Basic Steps to Forming an LLC
Since LLCs are governed by state laws, forming an LLC is different in each state. However, the basic process is typically the same, and you may not even need a lawyer to do it. Here are some of the basic steps to forming your own LLC:
- Choose the name of your business: Before forming your LLC, you must first choose the legal name of your business. This can be anything you like, typically followed by the letters “LLC.” Of course, you need to make sure nobody else is using your business name first. You should run a simple trademark search through the U.S. Patent and Trademark Office as well as a business name search through your state’s Secretary of State’s office prior to formalizing your business name.
- File the ‘Articles of Organization’: Next, you need to file the Articles of Organization with your state. This is the document that will make your LLC official. Although they sound like they’d be pretty cumbersome, most of the time they are super-easy. Usually, all you’ll need to file is your legal business name, the address of the business, and the contact information for a representative of the business. Many states allow you to do this online. Of course, you’ll also have to pay any applicable fees. These vary by state, but they typically run anywhere from $75 to $250.

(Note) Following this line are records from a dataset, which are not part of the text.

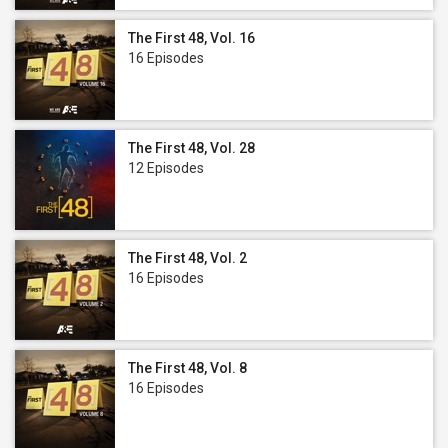
The First 48, Vol. 16
16 Episodes
The First 48, Vol. 28
12 Episodes
The First 48, Vol. 2
16 Episodes
The First 48, Vol. 8
16 Episodes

- Create an Operating Agreement: This document outlines what your business does, its corporate structure, and rules of operation. Essentially, it is a contract among the members that delineates responsibilities, how ownership percentage is determined, and the process for cashing out or liquidating the business. While most states don’t require this document, you should always keep your Operating Agreement updated and on file.
- File any DBAs with local governments: If you’re doing business under any other names, you must file those with your local and/or state governments. For example, if the legal name of your business is Red Flowers LLC, but you also do business as Pete’s Florist, you need to let your state — and possibly your county or city — know.

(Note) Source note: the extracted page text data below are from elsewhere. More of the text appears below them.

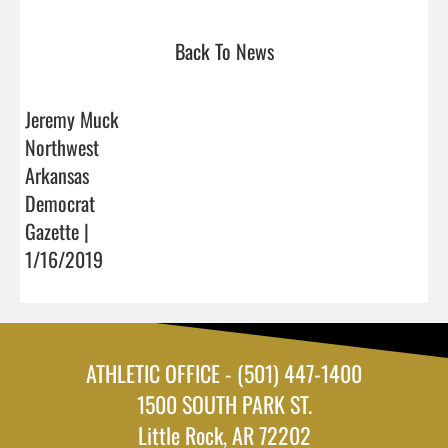
Back To News
Jeremy Muck
Northwest
Arkansas
Democrat
Gazette |
1/16/2019
ATHLETIC OFFICE - (501) 447-1400
1500 SOUTH PARK ST.
Little Rock, AR 72202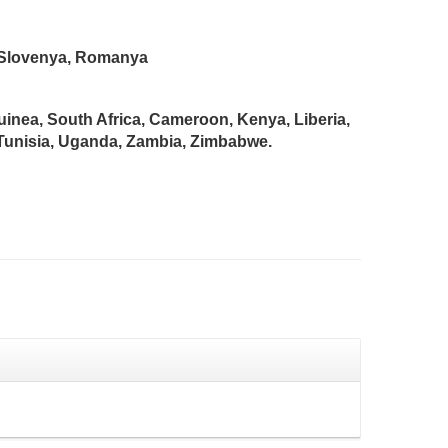
n, Slovenya, Romanya
Guinea, South Africa, Cameroon, Kenya, Liberia,
 Tunisia, Uganda, Zambia, Zimbabwe.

- Get an Employer Identification Number: Now that you have an official LLC, you need to let the IRS know about it. An Employer Identification Number (EIN) is like a Social Security number for your business. Even if you’re running a single-member LLC, it’s good practice to apply for a separate EIN. Again, this provides a clear distinction between the owner and the business itself, which helps establish the corporate veil of limited liability. As we stated before, the default tax classification for an LLC is either a disregarded entity or partnership, depending upon the number of members. You can elect to be taxed as a corporation if you think it will benefit you. Once you have your EIN, you can use it to open a bank account or business credit card for your business.
Wrapping It All Up
Forming an LLC is a great way to protect your personal assets from your business liabilities without having to pay any more taxes than absolutely necessary. Setting one up is easy and relatively inexpensive, and can help you limit liability when it comes to potential problems or lawsuits that could affect your business enterprise.
Since our LLC provides us with legal protections and helps us create a barrier between our personal and business lives, the move was a no-brainer. If you find yourself in a similar situation with a side hustle or small-business endeavor, you may also want to look into creating an LLC to protect your family.